One reason for that is the same reason the F-22 program is such a mess. The Project on Government Oversight reported a week ago about the flow of money from Lockheed to Congress in general and to the members of the House Armed Services Subcommittee on Tactical Air and Land Forces, which began hearings on the troubled fighter last Friday.

On average, members of the House Armed Services Subcommittee on Tactical Air and Land Forces have received $6,130 this election cycle from Lockheed employees or political action committees, POGO found.

They weren't alone.

Of the House's 435 voting members, 386 received such Lockheed-related contributions, according to data from the Center for Responsive Politics.

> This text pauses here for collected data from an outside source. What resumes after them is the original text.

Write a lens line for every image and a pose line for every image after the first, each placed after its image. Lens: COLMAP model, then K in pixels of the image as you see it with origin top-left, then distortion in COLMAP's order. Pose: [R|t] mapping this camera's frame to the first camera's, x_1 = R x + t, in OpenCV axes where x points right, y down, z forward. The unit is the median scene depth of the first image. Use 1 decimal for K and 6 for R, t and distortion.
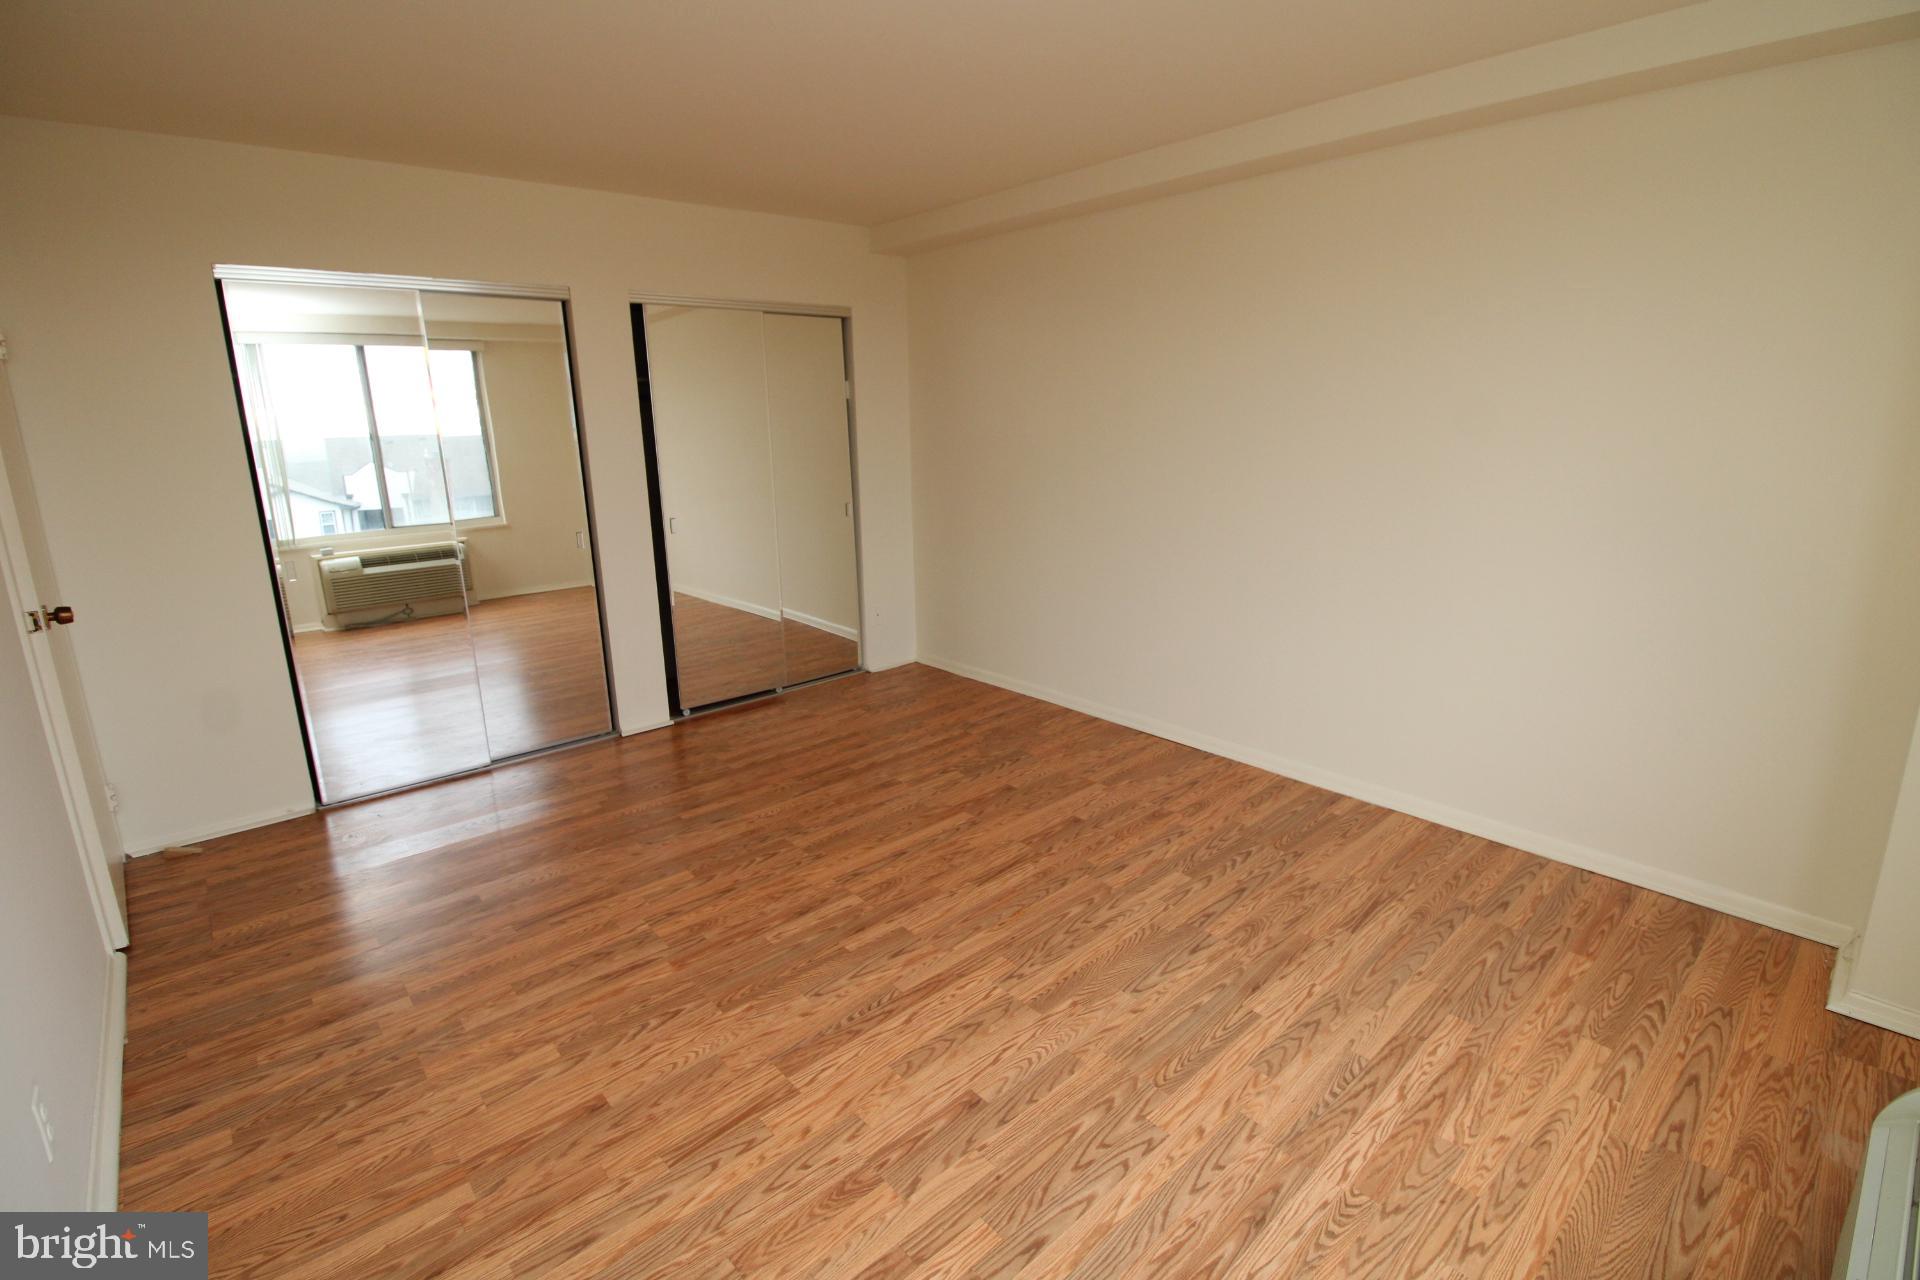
lens RADIAL K [[885.2, 0, 971.2], [0, 885.2, 596.7], [0, 0, 1]] dist [-0.003151, -0.010373]
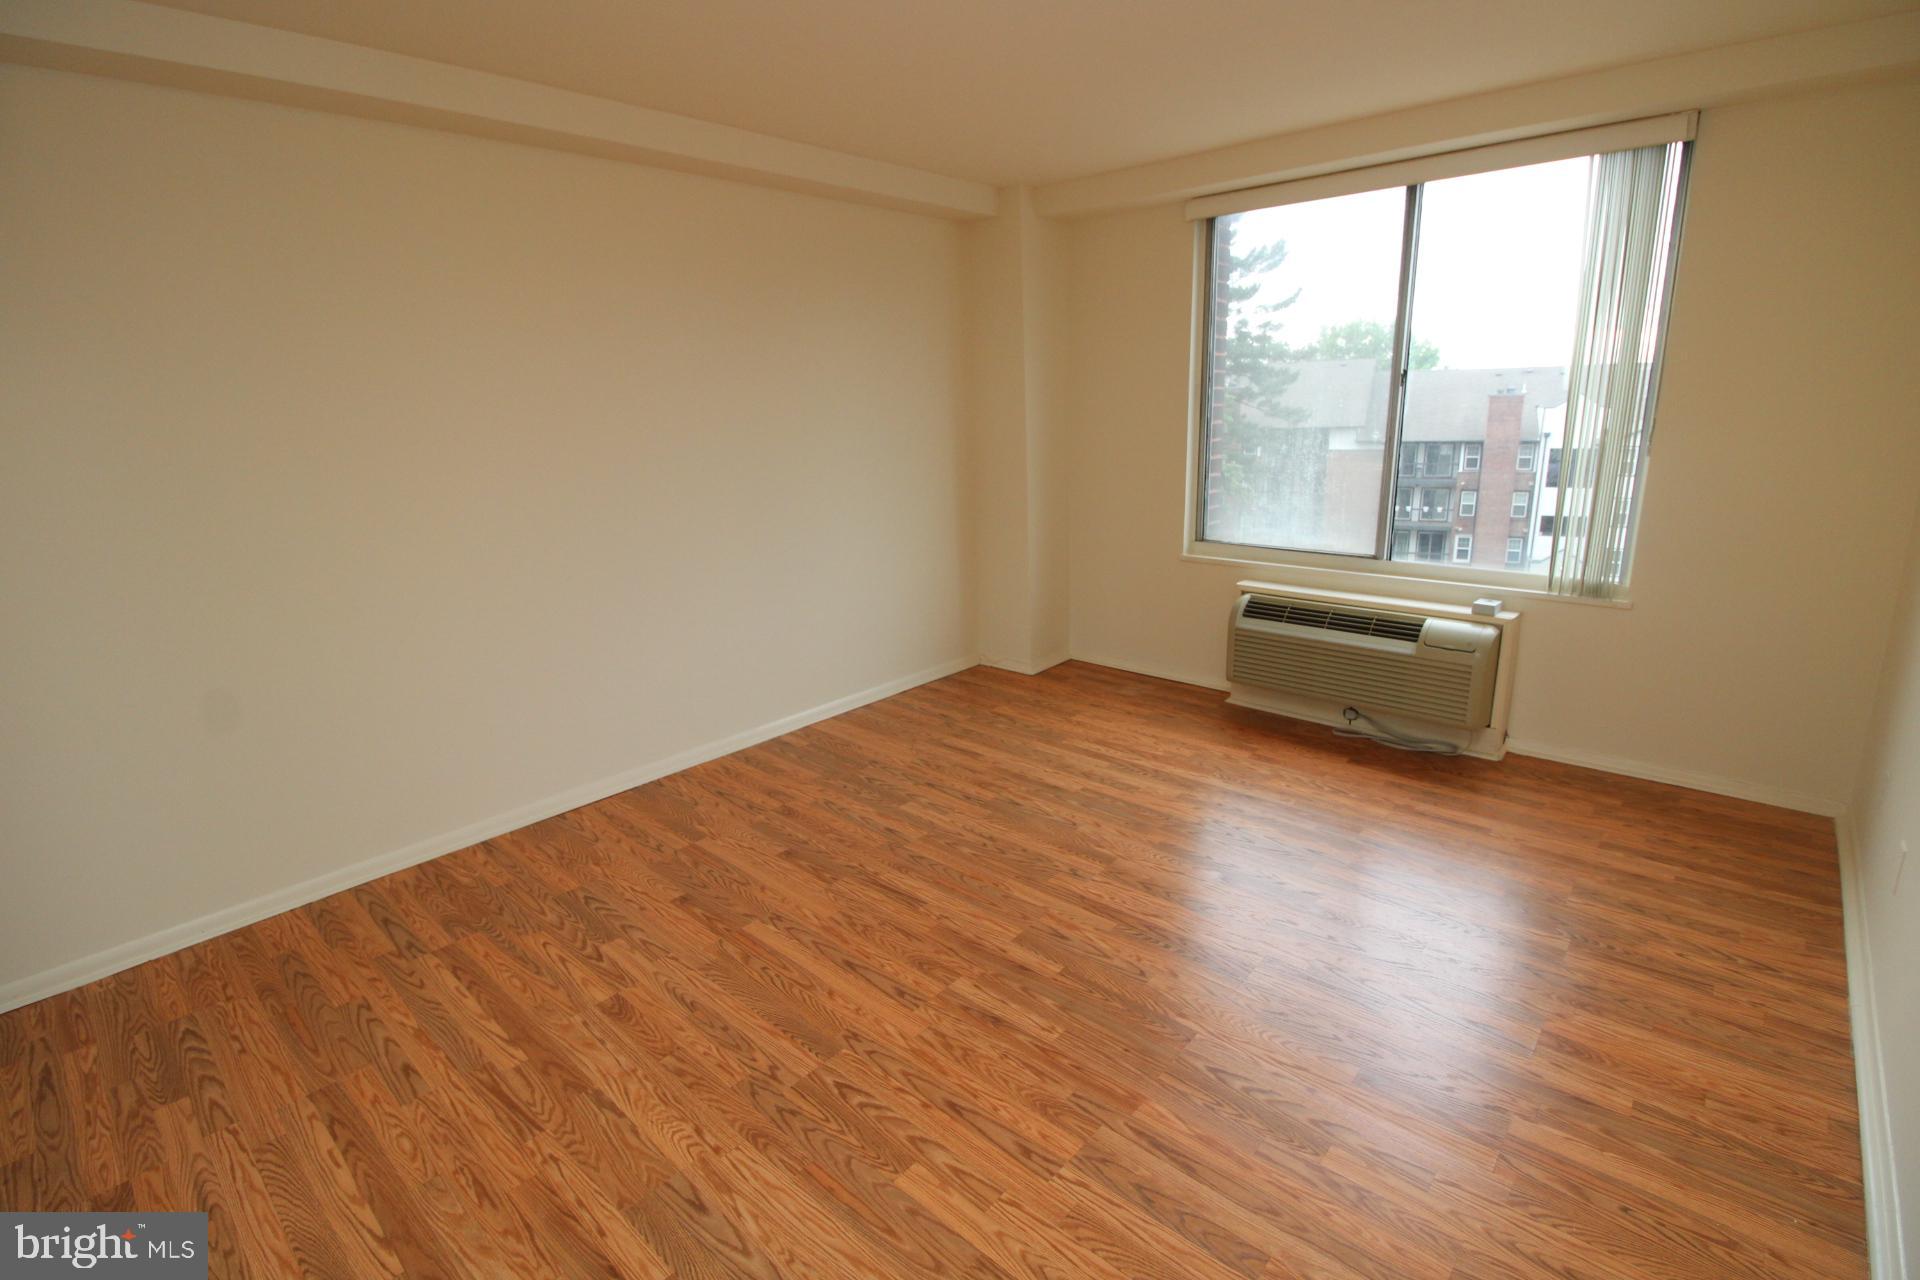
lens RADIAL K [[885.2, 0, 966.3], [0, 885.2, 638.3], [0, 0, 1]] dist [-0.003151, -0.010373]
pose [[-0.108588, -0.239492, 0.964807, -0.905807], [0.234073, 0.937097, 0.258959, -0.182528], [-0.966136, 0.253956, -0.045699, 1.012930]]
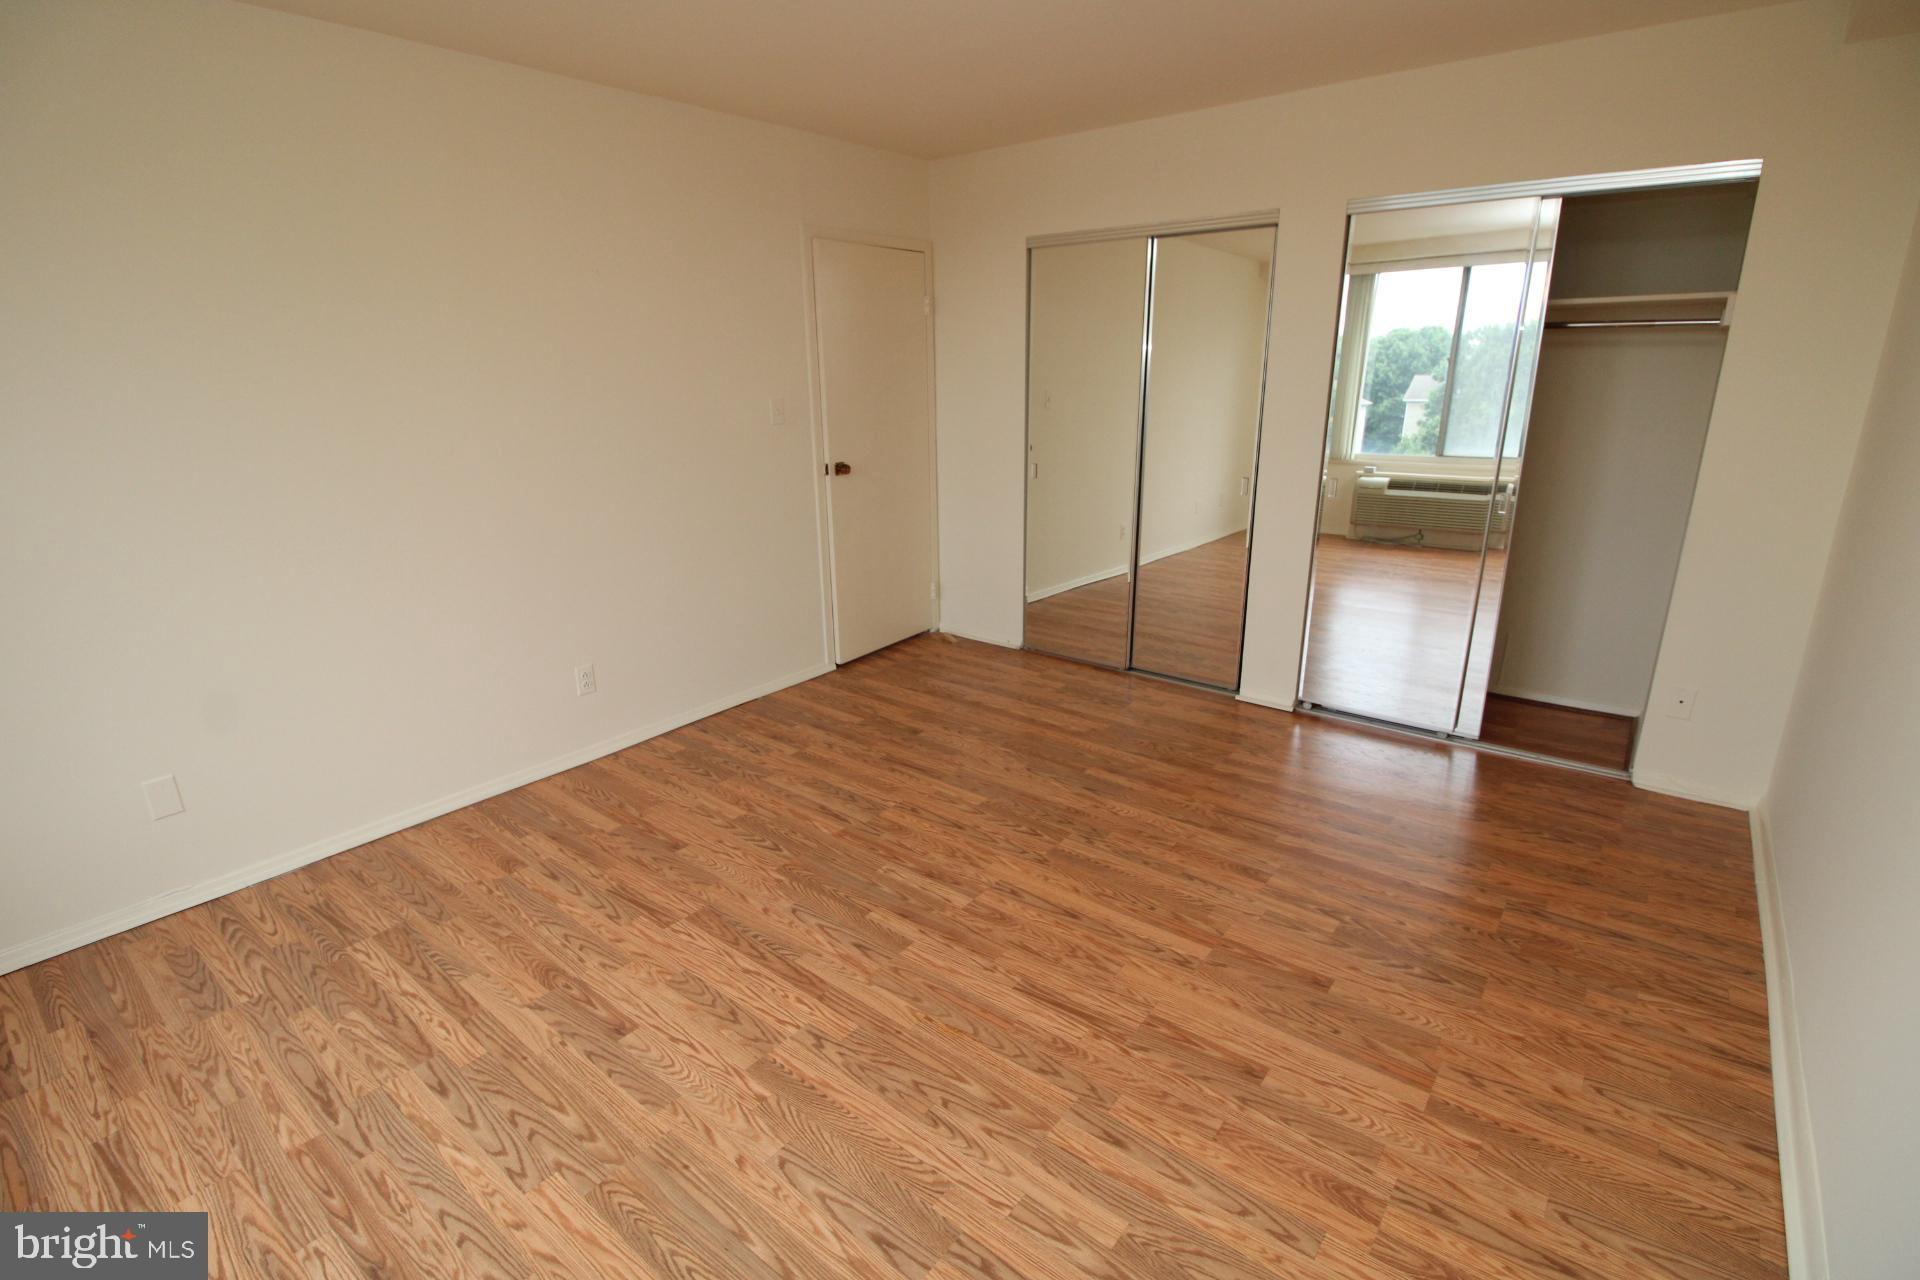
lens RADIAL K [[885.2, 0, 968.5], [0, 885.2, 629.3], [0, 0, 1]] dist [-0.003151, -0.010373]
pose [[0.173563, 0.299912, -0.938045, 0.678647], [-0.192383, 0.944476, 0.266372, -0.175179], [0.965849, 0.134231, 0.221624, 0.817621]]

The military-industrial-congressional complex has for so long had its talons deeply hooked into the political decision-making apparatus of our nation that it has become a cliché. Overspending is expected and accepted, despite brief flurries of concern. Once a weapons project reaches a certain stage, there is no turning back, except to reduce the numbers of each unit purchased.

The worth of the weapon, the actual need for it, the purpose it will serve, the capabilities of the foes it may face and the alternatives that might be substituted for it ' including the alternative of not building it at all ' are rarely topics for public discussion beyond that had by the policy wonks. Thus are built ever more complex weapons that we are told are essential to our national survival even if they bankrupt us.